The modeling here will build on recent work (Suri, Bargas and Arbib, 2001; Suri and Schultz 1999, 2001) to extend the
Temporal Difference (TD) Model (Sutton and Barto 1998; Doya 1996, 1999) of reinforcement learning. It will also build on
our earlier efforts relating the basal ganglia to various types of learning (Dominey, Arbib and Joseph, 1995). The TD Model
reproduces reward-predictive aspects of dopaminergic activity (Apicella et al., 1992, Montague et al. 1996, Schultz et al.

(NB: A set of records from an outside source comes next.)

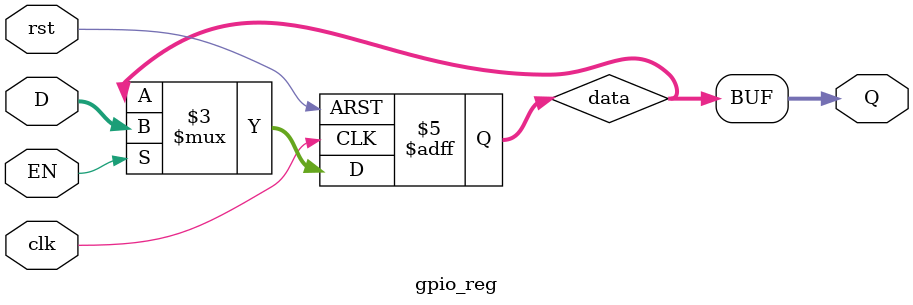
<source format=v>
module gpio_reg #(parameter DATA_WIDTH = 32)(
    input [DATA_WIDTH-1:0] D,
    input EN, clk, rst,
    output [DATA_WIDTH-1:0] Q
);

reg [DATA_WIDTH-1:0] data;

always @ (posedge clk, posedge rst) begin
    if(rst) data <= 0;
    else if(EN) data <= D;
    else data <= data;
end

assign Q = data;

endmodule
</source>
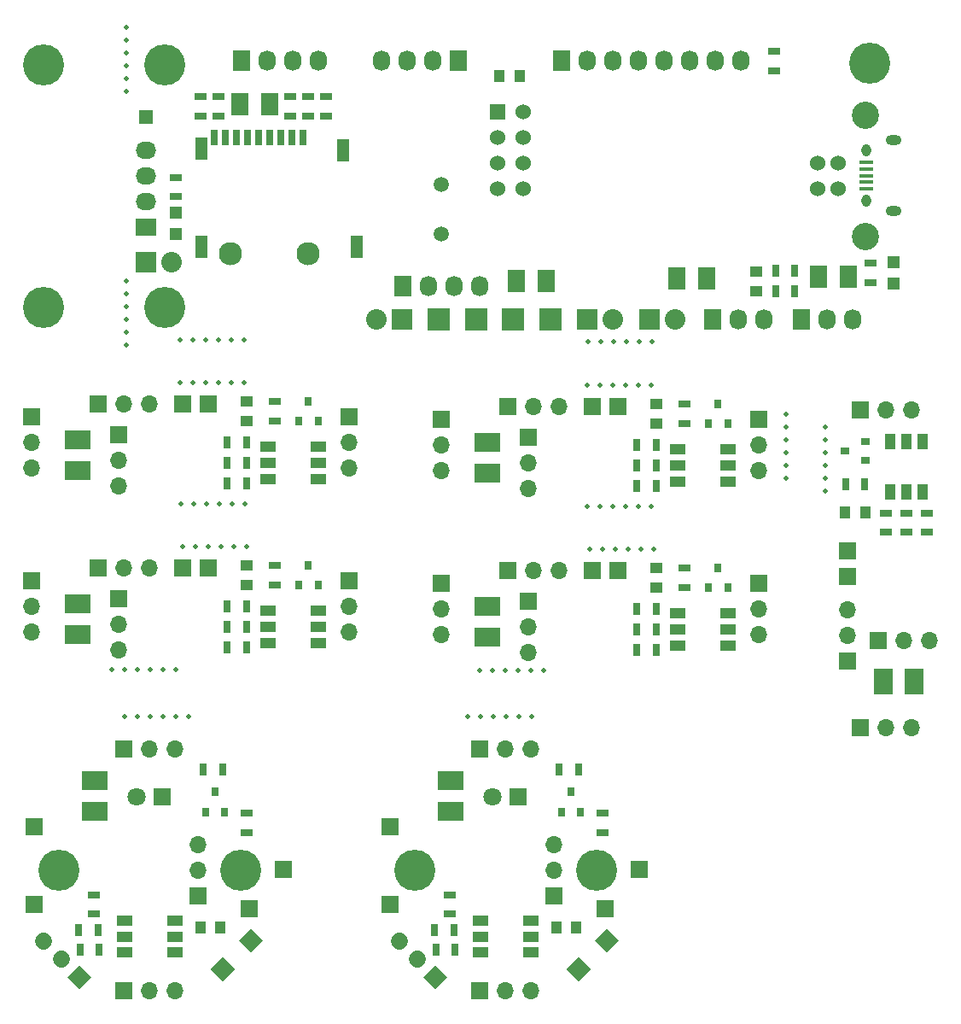
<source format=gts>
G04 #@! TF.FileFunction,Soldermask,Top*
%FSLAX46Y46*%
G04 Gerber Fmt 4.6, Leading zero omitted, Abs format (unit mm)*
G04 Created by KiCad (PCBNEW 4.0.5) date Wed Mar  8 12:44:23 2017*
%MOMM*%
%LPD*%
G01*
G04 APERTURE LIST*
%ADD10C,0.100000*%
%ADD11C,0.500000*%
%ADD12R,2.500000X1.950000*%
%ADD13R,1.000000X1.250000*%
%ADD14R,1.800000X1.800000*%
%ADD15C,1.800000*%
%ADD16R,1.700000X1.700000*%
%ADD17O,1.700000X1.700000*%
%ADD18C,1.700000*%
%ADD19R,0.800000X0.900000*%
%ADD20R,1.300000X0.700000*%
%ADD21R,0.700000X1.300000*%
%ADD22R,1.600000X1.000000*%
%ADD23C,4.064000*%
%ADD24R,1.250000X1.000000*%
%ADD25R,1.950000X2.500000*%
%ADD26R,0.900000X0.800000*%
%ADD27R,1.000000X1.600000*%
%ADD28R,1.524000X1.524000*%
%ADD29C,1.524000*%
%ADD30C,2.700020*%
%ADD31R,0.660400X1.574800*%
%ADD32R,1.168400X2.184400*%
%ADD33C,2.300000*%
%ADD34R,1.800000X2.230000*%
%ADD35R,1.198880X1.198880*%
%ADD36R,1.727200X2.032000*%
%ADD37O,1.727200X2.032000*%
%ADD38R,2.032000X2.032000*%
%ADD39O,2.032000X2.032000*%
%ADD40R,2.235200X2.235200*%
%ADD41R,2.032000X1.727200*%
%ADD42O,2.032000X1.727200*%
%ADD43C,1.501140*%
%ADD44R,1.350000X0.400000*%
%ADD45O,0.950000X1.250000*%
%ADD46O,1.550000X1.000000*%
%ADD47R,1.350000X1.350000*%
G04 APERTURE END LIST*
D10*
D11*
X104140000Y-61087000D03*
X104140000Y-62357000D03*
X104140000Y-59817000D03*
X104140000Y-64897000D03*
X104140000Y-66167000D03*
X104140000Y-63627000D03*
X100203000Y-63627000D03*
X100203000Y-64897000D03*
X100203000Y-62357000D03*
X100203000Y-59817000D03*
X100203000Y-61087000D03*
X100203000Y-58547000D03*
X85534500Y-67754500D03*
X84264500Y-67754500D03*
X86804500Y-67754500D03*
X81724500Y-67754500D03*
X80454500Y-67754500D03*
X82994500Y-67754500D03*
X81978500Y-71945500D03*
X80708500Y-71945500D03*
X83248500Y-71945500D03*
X85788500Y-71945500D03*
X84518500Y-71945500D03*
X87058500Y-71945500D03*
X71056500Y-84010500D03*
X69786500Y-84010500D03*
X72326500Y-84010500D03*
X74866500Y-84010500D03*
X73596500Y-84010500D03*
X76136500Y-84010500D03*
X39687500Y-88582500D03*
X38417500Y-88582500D03*
X40957500Y-88582500D03*
X35877500Y-88582500D03*
X34607500Y-88582500D03*
X37147500Y-88582500D03*
X38417500Y-83883500D03*
X37147500Y-83883500D03*
X39687500Y-83883500D03*
X34607500Y-83883500D03*
X33337500Y-83883500D03*
X35877500Y-83883500D03*
X69913500Y-88582500D03*
X68643500Y-88582500D03*
X71183500Y-88582500D03*
X73723500Y-88582500D03*
X72453500Y-88582500D03*
X74993500Y-88582500D03*
X45402500Y-71691500D03*
X44132500Y-71691500D03*
X46672500Y-71691500D03*
X41592500Y-71691500D03*
X40322500Y-71691500D03*
X42862500Y-71691500D03*
X85534500Y-55689500D03*
X84264500Y-55689500D03*
X86804500Y-55689500D03*
X81724500Y-55689500D03*
X80454500Y-55689500D03*
X82994500Y-55689500D03*
X41465500Y-67500500D03*
X40195500Y-67500500D03*
X42735500Y-67500500D03*
X45275500Y-67500500D03*
X44005500Y-67500500D03*
X46545500Y-67500500D03*
X85661500Y-51371500D03*
X84391500Y-51371500D03*
X86931500Y-51371500D03*
X81851500Y-51371500D03*
X80581500Y-51371500D03*
X83121500Y-51371500D03*
X41338500Y-51244500D03*
X40068500Y-51244500D03*
X42608500Y-51244500D03*
X45148500Y-51244500D03*
X43878500Y-51244500D03*
X46418500Y-51244500D03*
X45148500Y-55435500D03*
X43878500Y-55435500D03*
X46418500Y-55435500D03*
X41338500Y-55435500D03*
X40068500Y-55435500D03*
X42608500Y-55435500D03*
D12*
X66916300Y-97943400D03*
X66916300Y-94893400D03*
D13*
X79397100Y-109448600D03*
X77397100Y-109448600D03*
D14*
X73660000Y-96545400D03*
D15*
X71120000Y-96545400D03*
D16*
X69850000Y-91759000D03*
D17*
X72390000Y-91759000D03*
X74930000Y-91759000D03*
D16*
X69850000Y-115759000D03*
D17*
X72390000Y-115759000D03*
X74930000Y-115759000D03*
D10*
G36*
X65430400Y-113199518D02*
X66632482Y-114401600D01*
X65430400Y-115603682D01*
X64228318Y-114401600D01*
X65430400Y-113199518D01*
X65430400Y-113199518D01*
G37*
D18*
X63634349Y-112605549D02*
X63634349Y-112605549D01*
X61838298Y-110809498D02*
X61838298Y-110809498D01*
D16*
X60909200Y-99479100D03*
X60909200Y-107200700D03*
X82283300Y-107594400D03*
X85623400Y-103708200D03*
D10*
G36*
X82423000Y-111971482D02*
X81220918Y-110769400D01*
X82423000Y-109567318D01*
X83625082Y-110769400D01*
X82423000Y-111971482D01*
X82423000Y-111971482D01*
G37*
G36*
X79654400Y-114778182D02*
X78452318Y-113576100D01*
X79654400Y-112374018D01*
X80856482Y-113576100D01*
X79654400Y-114778182D01*
X79654400Y-114778182D01*
G37*
D19*
X77917000Y-97989900D03*
X79817000Y-97989900D03*
X78867000Y-95989900D03*
D20*
X66852800Y-108099900D03*
X66852800Y-106199900D03*
D21*
X67231300Y-109677200D03*
X65331300Y-109677200D03*
X67396400Y-111620300D03*
X65496400Y-111620300D03*
D20*
X81981040Y-98130320D03*
X81981040Y-100030320D03*
D21*
X77703640Y-93771720D03*
X79603640Y-93771720D03*
D16*
X77190600Y-106299000D03*
D17*
X77190600Y-103759000D03*
X77190600Y-101219000D03*
D22*
X69890000Y-108750300D03*
X69890000Y-110350300D03*
X69890000Y-111950300D03*
X74890000Y-108750300D03*
X74890000Y-110350300D03*
X74890000Y-111950300D03*
D23*
X81390000Y-103759000D03*
X63390000Y-103759000D03*
X28084000Y-103759000D03*
X46084000Y-103759000D03*
D22*
X34584000Y-108750300D03*
X34584000Y-110350300D03*
X34584000Y-111950300D03*
X39584000Y-108750300D03*
X39584000Y-110350300D03*
X39584000Y-111950300D03*
D16*
X41884600Y-106299000D03*
D17*
X41884600Y-103759000D03*
X41884600Y-101219000D03*
D21*
X42397640Y-93771720D03*
X44297640Y-93771720D03*
D20*
X46675040Y-98130320D03*
X46675040Y-100030320D03*
D21*
X32090400Y-111620300D03*
X30190400Y-111620300D03*
X31925300Y-109677200D03*
X30025300Y-109677200D03*
D20*
X31546800Y-108099900D03*
X31546800Y-106199900D03*
D19*
X42611000Y-97989900D03*
X44511000Y-97989900D03*
X43561000Y-95989900D03*
D10*
G36*
X44348400Y-114778182D02*
X43146318Y-113576100D01*
X44348400Y-112374018D01*
X45550482Y-113576100D01*
X44348400Y-114778182D01*
X44348400Y-114778182D01*
G37*
G36*
X47117000Y-111971482D02*
X45914918Y-110769400D01*
X47117000Y-109567318D01*
X48319082Y-110769400D01*
X47117000Y-111971482D01*
X47117000Y-111971482D01*
G37*
D16*
X50317400Y-103708200D03*
X46977300Y-107594400D03*
X25603200Y-107200700D03*
X25603200Y-99479100D03*
D10*
G36*
X30124400Y-113199518D02*
X31326482Y-114401600D01*
X30124400Y-115603682D01*
X28922318Y-114401600D01*
X30124400Y-113199518D01*
X30124400Y-113199518D01*
G37*
D18*
X28328349Y-112605549D02*
X28328349Y-112605549D01*
X26532298Y-110809498D02*
X26532298Y-110809498D01*
D16*
X34544000Y-115759000D03*
D17*
X37084000Y-115759000D03*
X39624000Y-115759000D03*
D16*
X34544000Y-91759000D03*
D17*
X37084000Y-91759000D03*
X39624000Y-91759000D03*
D14*
X38354000Y-96545400D03*
D15*
X35814000Y-96545400D03*
D13*
X44091100Y-109448600D03*
X42091100Y-109448600D03*
D12*
X31610300Y-97943400D03*
X31610300Y-94893400D03*
D21*
X46670000Y-81661000D03*
X44770000Y-81661000D03*
D12*
X29972000Y-80392000D03*
X29972000Y-77342000D03*
D24*
X46736000Y-75549000D03*
X46736000Y-73549000D03*
D16*
X25400000Y-75057000D03*
D17*
X25400000Y-77597000D03*
X25400000Y-80137000D03*
D16*
X56896000Y-75057000D03*
D17*
X56896000Y-77597000D03*
X56896000Y-80137000D03*
D16*
X32004000Y-73787000D03*
D17*
X34544000Y-73787000D03*
X37084000Y-73787000D03*
D16*
X40386000Y-73787000D03*
X42926000Y-73787000D03*
D19*
X51882000Y-75549000D03*
X53782000Y-75549000D03*
X52832000Y-73549000D03*
D21*
X46670000Y-77597000D03*
X44770000Y-77597000D03*
X46670000Y-79629000D03*
X44770000Y-79629000D03*
D16*
X34036000Y-76835000D03*
D17*
X34036000Y-79375000D03*
X34036000Y-81915000D03*
D22*
X48808000Y-78029000D03*
X48808000Y-79629000D03*
X48808000Y-81229000D03*
X53808000Y-78029000D03*
X53808000Y-79629000D03*
X53808000Y-81229000D03*
D20*
X49530000Y-75499000D03*
X49530000Y-73599000D03*
X90170000Y-75753000D03*
X90170000Y-73853000D03*
D22*
X89448000Y-78283000D03*
X89448000Y-79883000D03*
X89448000Y-81483000D03*
X94448000Y-78283000D03*
X94448000Y-79883000D03*
X94448000Y-81483000D03*
D16*
X74676000Y-77089000D03*
D17*
X74676000Y-79629000D03*
X74676000Y-82169000D03*
D21*
X87310000Y-79883000D03*
X85410000Y-79883000D03*
X87310000Y-77851000D03*
X85410000Y-77851000D03*
D19*
X92522000Y-75803000D03*
X94422000Y-75803000D03*
X93472000Y-73803000D03*
D16*
X83566000Y-74041000D03*
X81026000Y-74041000D03*
X72644000Y-74041000D03*
D17*
X75184000Y-74041000D03*
X77724000Y-74041000D03*
D16*
X97536000Y-75311000D03*
D17*
X97536000Y-77851000D03*
X97536000Y-80391000D03*
D16*
X66040000Y-75311000D03*
D17*
X66040000Y-77851000D03*
X66040000Y-80391000D03*
D24*
X87376000Y-75803000D03*
X87376000Y-73803000D03*
D12*
X70612000Y-80646000D03*
X70612000Y-77596000D03*
D21*
X87310000Y-81915000D03*
X85410000Y-81915000D03*
D20*
X114173000Y-68392000D03*
X114173000Y-70292000D03*
D25*
X112904000Y-85090000D03*
X109854000Y-85090000D03*
D13*
X108061000Y-68326000D03*
X106061000Y-68326000D03*
D16*
X107569000Y-89662000D03*
D17*
X110109000Y-89662000D03*
X112649000Y-89662000D03*
D16*
X107569000Y-58166000D03*
D17*
X110109000Y-58166000D03*
X112649000Y-58166000D03*
D16*
X106299000Y-83058000D03*
D17*
X106299000Y-80518000D03*
X106299000Y-77978000D03*
D16*
X106299000Y-74676000D03*
X106299000Y-72136000D03*
D26*
X108061000Y-63180000D03*
X108061000Y-61280000D03*
X106061000Y-62230000D03*
D20*
X110109000Y-68392000D03*
X110109000Y-70292000D03*
X112141000Y-68392000D03*
X112141000Y-70292000D03*
D16*
X109347000Y-81026000D03*
D17*
X111887000Y-81026000D03*
X114427000Y-81026000D03*
D27*
X110541000Y-66254000D03*
X112141000Y-66254000D03*
X113741000Y-66254000D03*
X110541000Y-61254000D03*
X112141000Y-61254000D03*
X113741000Y-61254000D03*
D21*
X108011000Y-65532000D03*
X106111000Y-65532000D03*
D20*
X90170000Y-59497000D03*
X90170000Y-57597000D03*
D22*
X89448000Y-62027000D03*
X89448000Y-63627000D03*
X89448000Y-65227000D03*
X94448000Y-62027000D03*
X94448000Y-63627000D03*
X94448000Y-65227000D03*
D16*
X74676000Y-60833000D03*
D17*
X74676000Y-63373000D03*
X74676000Y-65913000D03*
D21*
X87310000Y-63627000D03*
X85410000Y-63627000D03*
X87310000Y-61595000D03*
X85410000Y-61595000D03*
D19*
X92522000Y-59547000D03*
X94422000Y-59547000D03*
X93472000Y-57547000D03*
D16*
X83566000Y-57785000D03*
X81026000Y-57785000D03*
X72644000Y-57785000D03*
D17*
X75184000Y-57785000D03*
X77724000Y-57785000D03*
D16*
X97536000Y-59055000D03*
D17*
X97536000Y-61595000D03*
X97536000Y-64135000D03*
D16*
X66040000Y-59055000D03*
D17*
X66040000Y-61595000D03*
X66040000Y-64135000D03*
D24*
X87376000Y-59547000D03*
X87376000Y-57547000D03*
D12*
X70612000Y-64390000D03*
X70612000Y-61340000D03*
D21*
X87310000Y-65659000D03*
X85410000Y-65659000D03*
D28*
X71628000Y-28575000D03*
D29*
X74168000Y-28575000D03*
X71628000Y-31115000D03*
X74168000Y-31115000D03*
X71628000Y-33655000D03*
X74168000Y-33655000D03*
X71628000Y-36195000D03*
X74168000Y-36195000D03*
X103378000Y-36195000D03*
X103378000Y-33655000D03*
X105376980Y-33655000D03*
X105376980Y-36195000D03*
D30*
X108077000Y-40924480D03*
X108077000Y-28925520D03*
D31*
X52273200Y-31115000D03*
X51181000Y-31115000D03*
X50088800Y-31115000D03*
X48971200Y-31115000D03*
X47879000Y-31115000D03*
X46786800Y-31115000D03*
X45669200Y-31115000D03*
X44577000Y-31115000D03*
X43484800Y-31115000D03*
D32*
X42238000Y-42015000D03*
X57588000Y-42015000D03*
X42238000Y-32215000D03*
X56238000Y-32385000D03*
D33*
X45123100Y-42615000D03*
X52819300Y-42615000D03*
D34*
X46038000Y-27813000D03*
X48958000Y-27813000D03*
D13*
X73771000Y-25082500D03*
X71771000Y-25082500D03*
D24*
X97218500Y-44402500D03*
X97218500Y-46402500D03*
D34*
X106362000Y-44958000D03*
X103442000Y-44958000D03*
X89408500Y-45148500D03*
X92328500Y-45148500D03*
X76390000Y-45402500D03*
X73470000Y-45402500D03*
D35*
X110871000Y-43527980D03*
X110871000Y-45626020D03*
X39687500Y-38574980D03*
X39687500Y-40673020D03*
D36*
X67691000Y-23495000D03*
D37*
X65151000Y-23495000D03*
X62611000Y-23495000D03*
X60071000Y-23495000D03*
D36*
X101727000Y-49149000D03*
D37*
X104267000Y-49149000D03*
X106807000Y-49149000D03*
D36*
X62230000Y-45847000D03*
D37*
X64770000Y-45847000D03*
X67310000Y-45847000D03*
X69850000Y-45847000D03*
D38*
X36703000Y-43497500D03*
D39*
X39243000Y-43497500D03*
D40*
X65786000Y-49149000D03*
X69469000Y-49149000D03*
D36*
X77978000Y-23495000D03*
D37*
X80518000Y-23495000D03*
X83058000Y-23495000D03*
X85598000Y-23495000D03*
X88138000Y-23495000D03*
X90678000Y-23495000D03*
X93218000Y-23495000D03*
X95758000Y-23495000D03*
D38*
X80454500Y-49149000D03*
D39*
X82994500Y-49149000D03*
D38*
X86677500Y-49149000D03*
D39*
X89217500Y-49149000D03*
D41*
X36703000Y-40005000D03*
D42*
X36703000Y-37465000D03*
X36703000Y-34925000D03*
X36703000Y-32385000D03*
D36*
X46228000Y-23495000D03*
D37*
X48768000Y-23495000D03*
X51308000Y-23495000D03*
X53848000Y-23495000D03*
D40*
X76835000Y-49149000D03*
X73152000Y-49149000D03*
D38*
X62103000Y-49149000D03*
D39*
X59563000Y-49149000D03*
D20*
X42164000Y-27117000D03*
X42164000Y-29017000D03*
X43942000Y-27117000D03*
X43942000Y-29017000D03*
X51054000Y-27117000D03*
X51054000Y-29017000D03*
X52832000Y-27117000D03*
X52832000Y-29017000D03*
X54610000Y-27117000D03*
X54610000Y-29017000D03*
D21*
X99189500Y-46418500D03*
X101089500Y-46418500D03*
X101089500Y-44323000D03*
X99189500Y-44323000D03*
D20*
X99060000Y-24508500D03*
X99060000Y-22608500D03*
X108585000Y-43627000D03*
X108585000Y-45527000D03*
X39687500Y-35118000D03*
X39687500Y-37018000D03*
D43*
X66040000Y-40667940D03*
X66040000Y-35786060D03*
D44*
X108165460Y-36225900D03*
X108165460Y-35575900D03*
X108165460Y-34925900D03*
X108165460Y-34275900D03*
X108165460Y-33625900D03*
D45*
X108165460Y-37425900D03*
X108165460Y-32425900D03*
D46*
X110865460Y-38425900D03*
X110865460Y-31425900D03*
D36*
X92964000Y-49149000D03*
D37*
X95504000Y-49149000D03*
X98044000Y-49149000D03*
D23*
X108528000Y-23749000D03*
X38533000Y-23955000D03*
X38533000Y-47955000D03*
D47*
X36728400Y-29133800D03*
D23*
X26533000Y-23955000D03*
X26533000Y-47955000D03*
D11*
X34798000Y-21463000D03*
X34798000Y-20193000D03*
X34798000Y-22733000D03*
X34798000Y-25273000D03*
X34798000Y-24003000D03*
X34798000Y-26543000D03*
X34798000Y-46609000D03*
X34798000Y-45339000D03*
X34798000Y-47879000D03*
X34798000Y-50419000D03*
X34798000Y-49149000D03*
X34798000Y-51689000D03*
D21*
X46670000Y-65405000D03*
X44770000Y-65405000D03*
D12*
X29972000Y-64136000D03*
X29972000Y-61086000D03*
D24*
X46736000Y-59293000D03*
X46736000Y-57293000D03*
D16*
X25400000Y-58801000D03*
D17*
X25400000Y-61341000D03*
X25400000Y-63881000D03*
D16*
X56896000Y-58801000D03*
D17*
X56896000Y-61341000D03*
X56896000Y-63881000D03*
D16*
X32004000Y-57531000D03*
D17*
X34544000Y-57531000D03*
X37084000Y-57531000D03*
D16*
X40386000Y-57531000D03*
X42926000Y-57531000D03*
D19*
X51882000Y-59293000D03*
X53782000Y-59293000D03*
X52832000Y-57293000D03*
D21*
X46670000Y-61341000D03*
X44770000Y-61341000D03*
X46670000Y-63373000D03*
X44770000Y-63373000D03*
D16*
X34036000Y-60579000D03*
D17*
X34036000Y-63119000D03*
X34036000Y-65659000D03*
D22*
X48808000Y-61773000D03*
X48808000Y-63373000D03*
X48808000Y-64973000D03*
X53808000Y-61773000D03*
X53808000Y-63373000D03*
X53808000Y-64973000D03*
D20*
X49530000Y-59243000D03*
X49530000Y-57343000D03*
M02*

</source>
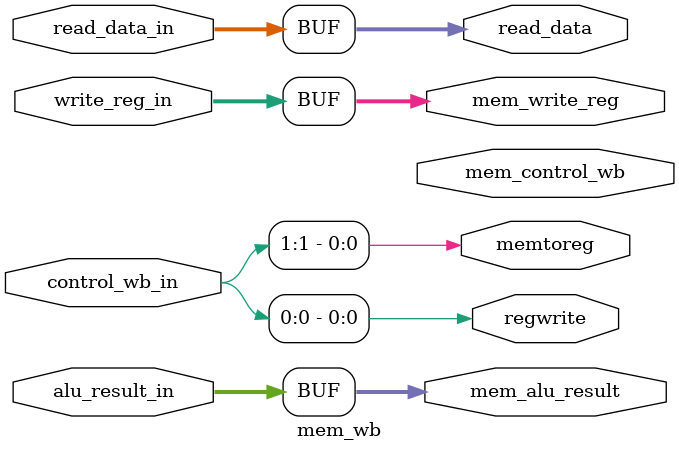
<source format=v>
`timescale 1ns / 1ps
/* mem_wb.v */
module mem_wb(
    
	input		wire	[1:0]		control_wb_in,
	input		wire	[31:0]	read_data_in, alu_result_in,
	input		wire	[4:0]		write_reg_in,
	output	reg				regwrite, memtoreg,
	output	reg	[31:0]	read_data, mem_alu_result,
	output	reg	[4:0]		mem_write_reg,
	output  reg [2:0]   mem_control_wb
    );

initial begin
	regwrite <= 0;
	memtoreg <= 0;
	read_data <= 0;
	mem_alu_result <= 0;
	mem_write_reg <= 0;
end

always@* begin
	#1
	regwrite <= control_wb_in[0];
	memtoreg <= control_wb_in[1];
	read_data <= read_data_in;
	mem_alu_result <= alu_result_in;
	mem_write_reg <= write_reg_in; 
end

endmodule // mem_wb

</source>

1993, 1997) but, in contrast to the proposed modeling, cannot reproduce predictive neural activity discriminating between
events. Such neural activity was reported in several studies (Hikosaka et al. 1989, Duhamel 1992, Kermadi and Joseph 1995,
Watanabe 1996) relevant to the work proposed here. We also note the finding of Mauritz and Wise (1986) of neuronal activity in rhesus premotor cortex anticipating predictable environmental events, and of Romo and Schultz (1992) of the relation
between basal ganglia and supplementary motor area in the internal generation of movements. Suri et al. (2001) showed that
the capability for planning is improved by influences of dopamine on the durations of membrane potential fluctuations and by
manipulations that prolong the reaction time of the model, suggesting that responses of dopamine neurons to conditioned
stimuli contribute to sensorimotor reward learning, that novelty responses of dopamine neurons stimulate exploration, and that
transient dopamine membrane effects are important for planning – all factors of relevance in explicating the role of basal ganglia in recognition of novel compound actions. In Model Predictive Control (Garcia et al., 1989), predictions for future sequences of control actions are computed and then the actions are selected which optimize the outcome. Showing how neural
activity might reflect variables of such control algorithms will help to bridge the gap between these brain processes and wellknown control algorithms.